The plaintiff further seeks to have the defendant paid to the plaintiff half of the rent or other income received by defendant from the Tourist Resort as well as from other businesses and to account for all the rents and other income received. Miss Corrin for the defendant argued that the plaintiff is not entitled to half the rent or income received by the defendant. She further argued that the plaintiff is not entitled to demand an account of the same. In support of her contention Miss Corrin referred to Henderson -v- Eason [1851] EngR 939; (1851) 17 QB 701; Leigh -v- Dickeson [1884] UKLawRpKQB 206; (1884) 15 QBD 60; Squire -v- Rogers an Australian referred to in the Article "The Conveyancer" by Peter Butt (1989) 63 ALJ 631. Those authorities deal with co-owners entitlement to profits and I find the discussions in those authorities enlightening. However each case is decided upon its own facts.
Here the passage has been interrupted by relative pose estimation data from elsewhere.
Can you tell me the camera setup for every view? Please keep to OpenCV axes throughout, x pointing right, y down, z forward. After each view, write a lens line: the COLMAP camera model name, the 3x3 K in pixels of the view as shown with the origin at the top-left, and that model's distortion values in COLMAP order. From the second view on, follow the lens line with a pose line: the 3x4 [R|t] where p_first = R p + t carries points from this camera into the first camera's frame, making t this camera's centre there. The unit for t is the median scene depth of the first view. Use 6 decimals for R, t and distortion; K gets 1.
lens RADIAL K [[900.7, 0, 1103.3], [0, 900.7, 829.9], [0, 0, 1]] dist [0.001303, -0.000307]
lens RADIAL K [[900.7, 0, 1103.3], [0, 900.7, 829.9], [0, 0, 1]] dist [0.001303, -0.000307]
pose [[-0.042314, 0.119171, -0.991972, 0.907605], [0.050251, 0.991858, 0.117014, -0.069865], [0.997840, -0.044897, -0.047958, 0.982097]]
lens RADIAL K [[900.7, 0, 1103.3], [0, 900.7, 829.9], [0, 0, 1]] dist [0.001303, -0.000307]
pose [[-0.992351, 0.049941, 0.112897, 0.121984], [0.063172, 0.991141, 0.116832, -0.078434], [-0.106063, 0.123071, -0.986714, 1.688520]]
The present case must be decided on its own particular facts.


In the present case the parties have clearly agreed that each should use her own portions of the islands and this they have been doing until today. That is an important factor to bear in mind in giving effect to what these two sisters have intended for themselves. They clearly do not intend that the undivided share of one should pass to the other nor do they intend that the right of survivorship should have any place in their respective business ventures. Whatever the legal requirements are in so far as the disposition of their undivided shares in the two islands, their legal status in so far as the entitlement to profits on use of their co-owned islands must be viewed in the light of the agreement they created and carried out for themselves. It was on that basis that the defendant undertook to carry out her small businesses in the past and her present tourist resort. The same can also be said to the plaintiff.


The facts of this case are different to those in Henderson -v- Eason and Squire -v- Rogers. The present case is a case where the co-owners occupying and using their respective sides, as agreed, of the same land. In another word, they are both resident co-owners but separately occupying and using the co-owned land. In accordance with their agreement, each of the sisters is entitled to use her portions of the islands for her living which may include making some investments for purposes of producing income. This was what the defendant has done. She invested and expended money for the improvement of her portions of the islands. The income received (if any) were a consequence of the expenditure of her work and labour. She is entitled therefore to keep, if she wishes all of it absolutely without having to account for it to the plaintiff.


Thus I answer the questions asked as:


  1. (a) Yes, but only on her side of the island. No consent of the plaintiff is required.

(b) Yes. Consent of the plaintiff is not required as no disposition occurred.


(c) Yes. Consent of the plaintiff is not required if run on her own side of the islands.


2. (a) Refused, the plaintiff is not entitled


(b) Refused, the plaintiff is not entitled


(c) Refused, the plaintiff is not entitled


3. Refused.


As to the Counter-Claim:


  1. (i) plaintiff need no consent of the defendant to run the copra dryer on her side of Lola Island.

(ii) plaintiff need no consent of the defendant to run piggery on her side of Lola Island


  1. (i) plaintiff needed no consent, if she had run a business with Mr. Schwab provided no disposition of her undivided share occurred

(ii) plaintiff need no consent of the defendant to operate the fuel depot as alleged.


9. (i) Refused


(ii) Refused


(iii) Refused


(iv) Granted


Questions answered accordingly.


As costs is granted to the defendant, I order that the plaintiff pay the defendant her costs in this action.